## Directions
From the first line of the records below, transcribe each line exactly up to and including the one with "１５帖のLDK 1000万の家 完成し"; pictures stay out.

══ Exercise material ══

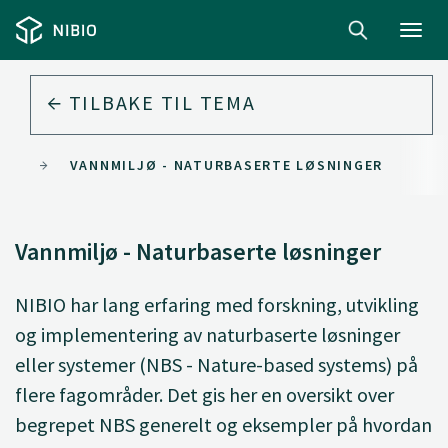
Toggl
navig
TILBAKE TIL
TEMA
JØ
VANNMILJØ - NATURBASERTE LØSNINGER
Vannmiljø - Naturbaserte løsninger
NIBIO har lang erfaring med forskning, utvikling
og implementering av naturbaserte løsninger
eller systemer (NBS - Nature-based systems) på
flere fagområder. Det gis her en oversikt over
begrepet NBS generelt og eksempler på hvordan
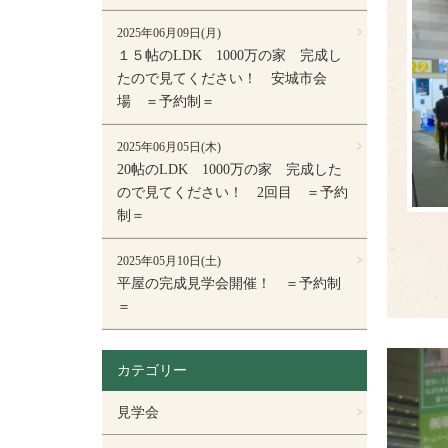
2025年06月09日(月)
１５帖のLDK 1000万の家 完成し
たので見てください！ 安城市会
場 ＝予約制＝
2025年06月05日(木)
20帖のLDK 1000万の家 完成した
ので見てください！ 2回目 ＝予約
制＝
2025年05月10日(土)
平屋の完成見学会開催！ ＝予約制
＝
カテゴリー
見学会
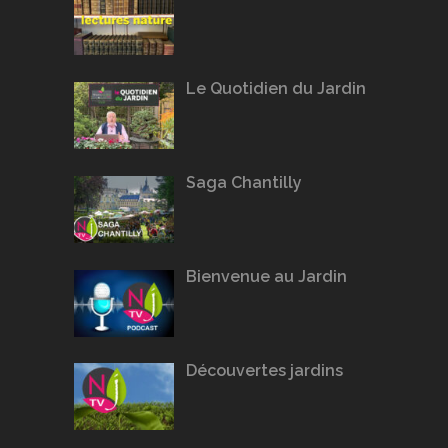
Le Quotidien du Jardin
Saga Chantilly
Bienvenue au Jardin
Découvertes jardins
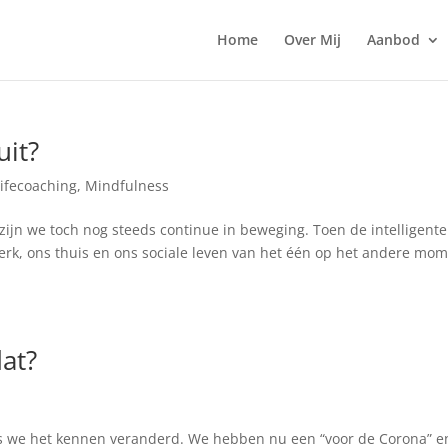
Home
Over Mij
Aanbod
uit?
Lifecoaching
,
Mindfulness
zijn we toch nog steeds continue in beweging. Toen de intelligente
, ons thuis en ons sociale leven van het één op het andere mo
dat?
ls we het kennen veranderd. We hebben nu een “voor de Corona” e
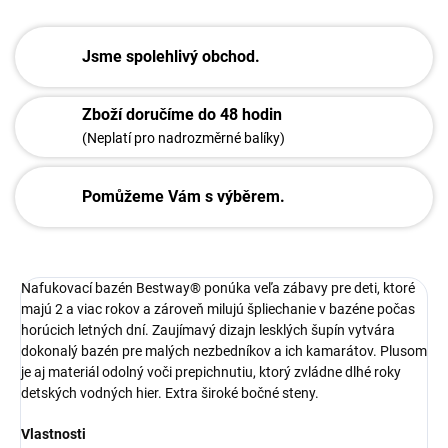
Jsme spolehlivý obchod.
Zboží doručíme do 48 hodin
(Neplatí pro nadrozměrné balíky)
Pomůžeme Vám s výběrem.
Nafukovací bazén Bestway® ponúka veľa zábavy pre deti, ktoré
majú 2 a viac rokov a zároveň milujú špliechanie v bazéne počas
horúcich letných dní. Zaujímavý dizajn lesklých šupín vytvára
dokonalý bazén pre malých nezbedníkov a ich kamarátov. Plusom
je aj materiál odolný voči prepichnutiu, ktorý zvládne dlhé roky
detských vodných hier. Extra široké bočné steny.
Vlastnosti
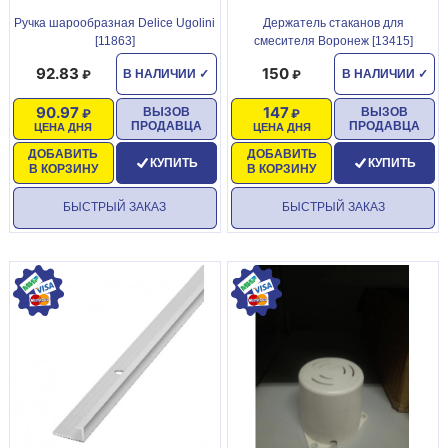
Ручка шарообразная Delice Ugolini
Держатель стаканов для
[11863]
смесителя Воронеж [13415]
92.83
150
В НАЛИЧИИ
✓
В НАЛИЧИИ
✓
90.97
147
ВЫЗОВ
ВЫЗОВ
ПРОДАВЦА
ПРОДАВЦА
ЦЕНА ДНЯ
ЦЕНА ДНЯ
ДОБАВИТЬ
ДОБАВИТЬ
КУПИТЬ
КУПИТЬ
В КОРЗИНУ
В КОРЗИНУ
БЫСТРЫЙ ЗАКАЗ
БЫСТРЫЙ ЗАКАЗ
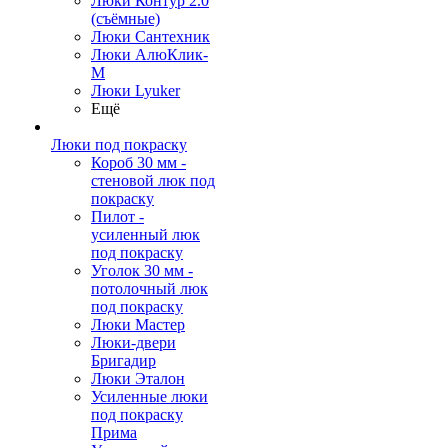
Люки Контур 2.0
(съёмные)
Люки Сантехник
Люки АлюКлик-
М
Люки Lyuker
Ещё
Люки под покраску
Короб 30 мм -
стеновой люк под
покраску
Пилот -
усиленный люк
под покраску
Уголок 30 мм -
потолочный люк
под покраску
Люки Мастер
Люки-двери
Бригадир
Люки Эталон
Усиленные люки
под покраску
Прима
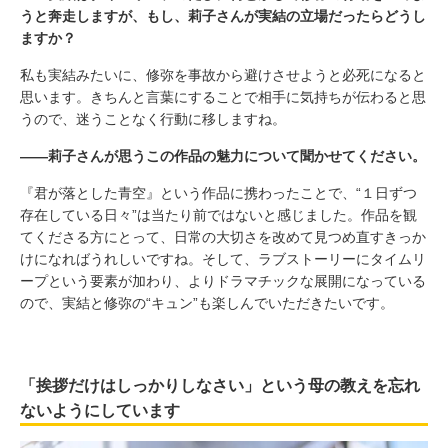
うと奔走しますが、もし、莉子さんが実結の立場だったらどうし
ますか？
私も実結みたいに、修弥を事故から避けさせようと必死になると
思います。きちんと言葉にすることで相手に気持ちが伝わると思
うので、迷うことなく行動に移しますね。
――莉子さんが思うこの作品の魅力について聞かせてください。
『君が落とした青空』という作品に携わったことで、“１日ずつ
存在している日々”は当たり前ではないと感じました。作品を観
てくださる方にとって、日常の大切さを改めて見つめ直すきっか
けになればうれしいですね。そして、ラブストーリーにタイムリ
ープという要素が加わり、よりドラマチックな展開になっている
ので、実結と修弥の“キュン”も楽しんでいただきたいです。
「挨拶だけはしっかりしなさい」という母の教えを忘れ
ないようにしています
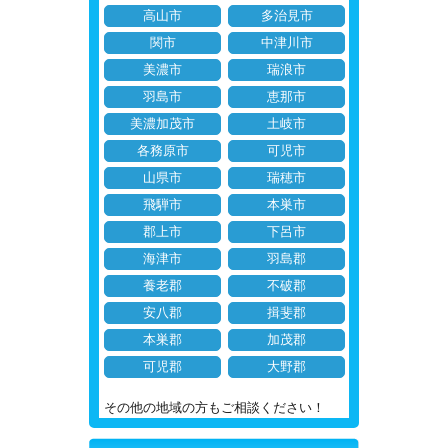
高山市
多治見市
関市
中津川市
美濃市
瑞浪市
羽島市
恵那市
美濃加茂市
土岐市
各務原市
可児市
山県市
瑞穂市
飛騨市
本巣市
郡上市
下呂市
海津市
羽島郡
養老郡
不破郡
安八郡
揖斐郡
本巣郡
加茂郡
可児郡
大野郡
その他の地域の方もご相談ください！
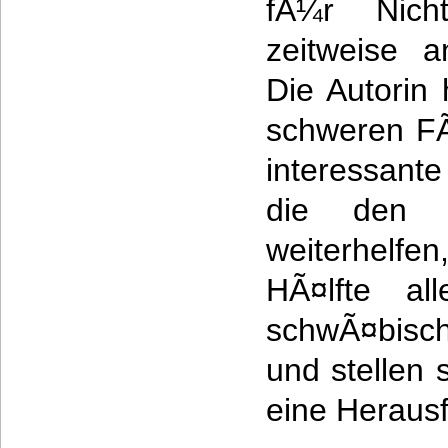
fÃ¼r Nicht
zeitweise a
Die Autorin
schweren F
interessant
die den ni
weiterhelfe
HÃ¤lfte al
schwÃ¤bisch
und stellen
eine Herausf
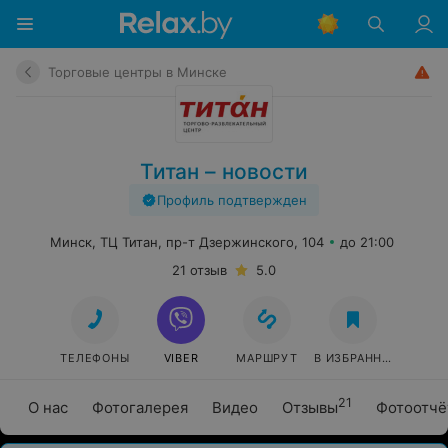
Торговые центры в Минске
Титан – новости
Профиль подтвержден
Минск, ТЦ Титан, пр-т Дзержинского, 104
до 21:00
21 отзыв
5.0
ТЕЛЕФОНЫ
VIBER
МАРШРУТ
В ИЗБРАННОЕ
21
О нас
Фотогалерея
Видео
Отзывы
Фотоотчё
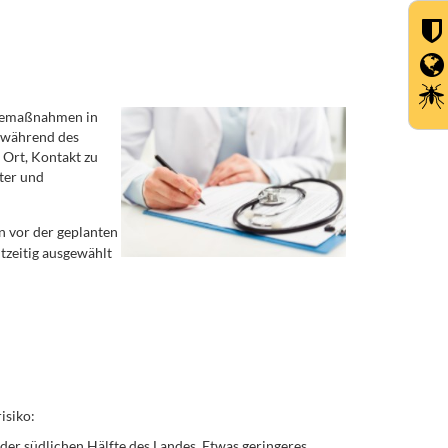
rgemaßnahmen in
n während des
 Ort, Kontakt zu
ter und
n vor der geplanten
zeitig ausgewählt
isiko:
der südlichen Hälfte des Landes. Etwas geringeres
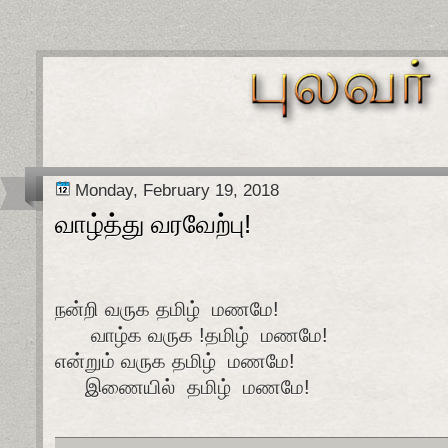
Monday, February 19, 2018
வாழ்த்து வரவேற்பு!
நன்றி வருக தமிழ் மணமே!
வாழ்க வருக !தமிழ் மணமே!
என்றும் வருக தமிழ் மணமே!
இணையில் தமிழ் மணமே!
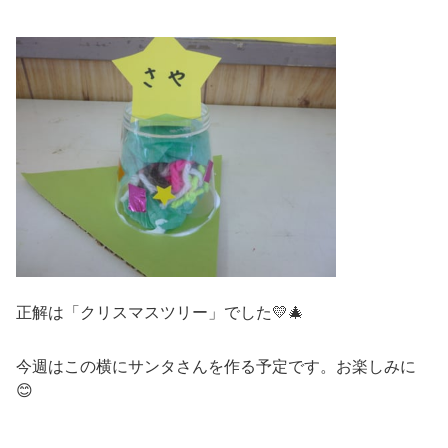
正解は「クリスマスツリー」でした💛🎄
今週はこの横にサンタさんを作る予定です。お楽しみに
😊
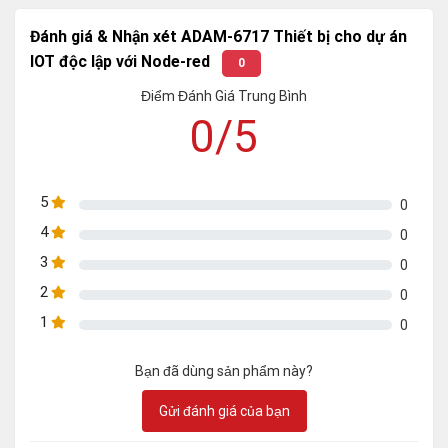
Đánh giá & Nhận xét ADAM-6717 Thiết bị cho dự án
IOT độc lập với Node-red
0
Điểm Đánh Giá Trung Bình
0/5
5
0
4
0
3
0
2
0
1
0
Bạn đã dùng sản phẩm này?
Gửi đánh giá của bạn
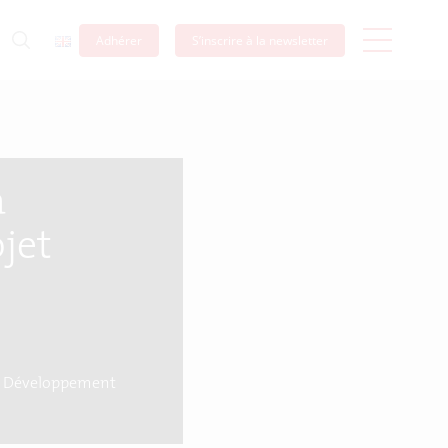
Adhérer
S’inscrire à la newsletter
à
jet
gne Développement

═══

## Task response
Toggl
navig
TILBAKE TIL
TEMA
JØ
VANNMILJØ - NATURBASERTE LØSNINGER
Vannmiljø - Naturbaserte løsninger
NIBIO har lang erfaring med forskning, utvikling
og implementering av naturbaserte løsninger
eller systemer (NBS - Nature-based systems) på
flere fagområder. Det gis her en oversikt over
begrepet NBS generelt og eksempler på hvordan
2025年06月09日(月)
１５帖のLDK 1000万の家 完成し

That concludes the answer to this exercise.